FOMC Meeting minutes and Market reactions

FOMC Meeting minutes and Market reactions
Analysis
Ahura Chalki
Author:
Ahura Chalki
Published on: 26.05.2022 12:23 (UTC)
Post reading time: 1.42 min
1150

Minutes restored relative calm.


Last night we had the FED May meeting minute, which was more reassuring than expected, as it was clearly showing that FED still believes that it can control the market. Members are optimists about the fate of inflation and possible recession. Detail of minutes shows that FOMC increased the PCE inflation forecast in May monetary policy meeting, expecting it to rise by 4.3% this year but fall to 2.5% and 2.1%respectivey in 2023 and 2024. Participants believed that labor market shortages would continue, including wage pressures that will remain high. Unlike earlier guesses, inflation is not peaked yet. However, it can slow down faster than previous predictions. 
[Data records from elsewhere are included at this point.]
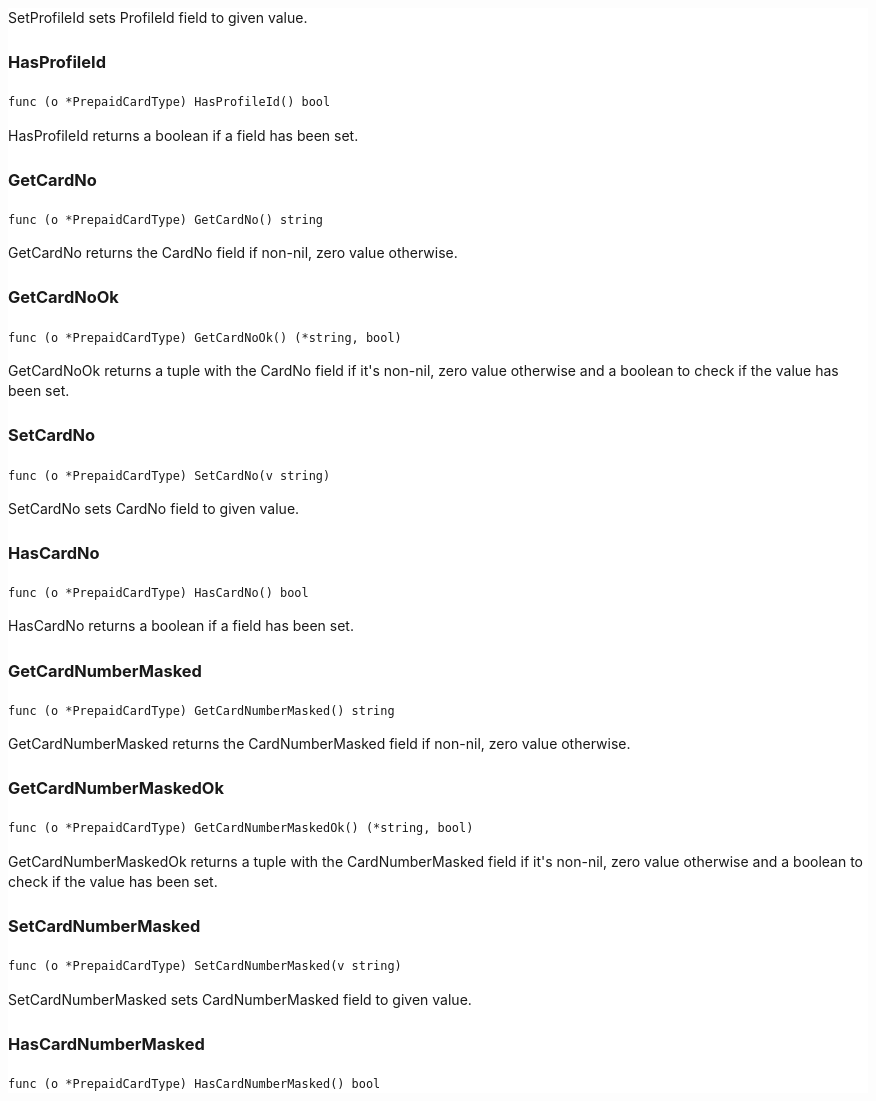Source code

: SetProfileId sets ProfileId field to given value.

### HasProfileId

`func (o *PrepaidCardType) HasProfileId() bool`

HasProfileId returns a boolean if a field has been set.

### GetCardNo

`func (o *PrepaidCardType) GetCardNo() string`

GetCardNo returns the CardNo field if non-nil, zero value otherwise.

### GetCardNoOk

`func (o *PrepaidCardType) GetCardNoOk() (*string, bool)`

GetCardNoOk returns a tuple with the CardNo field if it's non-nil, zero value otherwise
and a boolean to check if the value has been set.

### SetCardNo

`func (o *PrepaidCardType) SetCardNo(v string)`

SetCardNo sets CardNo field to given value.

### HasCardNo

`func (o *PrepaidCardType) HasCardNo() bool`

HasCardNo returns a boolean if a field has been set.

### GetCardNumberMasked

`func (o *PrepaidCardType) GetCardNumberMasked() string`

GetCardNumberMasked returns the CardNumberMasked field if non-nil, zero value otherwise.

### GetCardNumberMaskedOk

`func (o *PrepaidCardType) GetCardNumberMaskedOk() (*string, bool)`

GetCardNumberMaskedOk returns a tuple with the CardNumberMasked field if it's non-nil, zero value otherwise
and a boolean to check if the value has been set.

### SetCardNumberMasked

`func (o *PrepaidCardType) SetCardNumberMasked(v string)`

SetCardNumberMasked sets CardNumberMasked field to given value.

### HasCardNumberMasked

`func (o *PrepaidCardType) HasCardNumberMasked() bool`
Minutes also say that FOMC will focus more on faster normalization of FED monetary policy, agreeing that another two 50pb rate hikes with a pause after that, probably in September, can be a good decision. Regarding shrinking the balance sheet, some participants thought it would be appropriate to consider the sale of mortgage-backed securities (MBS).


After the publication of the minutes, the market got more confidence that FED would not be so aggressive in its rate hike policies. This outlook helped the market's overall sentiment to close higher. Last night on Wall Street, Dow Jones Industrial Average closed with a 0.6% gain, SP500 was 0.95% higher in its closed price, and NASDAQ gained 1.5%. 


With less aggressive expected policies, the US dollar index also eased a bit after its earlier slight bulls. On the other hand, since geopolitical tensions are still there, the US dollar safe-haven would not let it fall too much for now.


For now, technically, we can see that DXY is trying to create a side movement between 101 and 103 marks with crucial support at 99.80.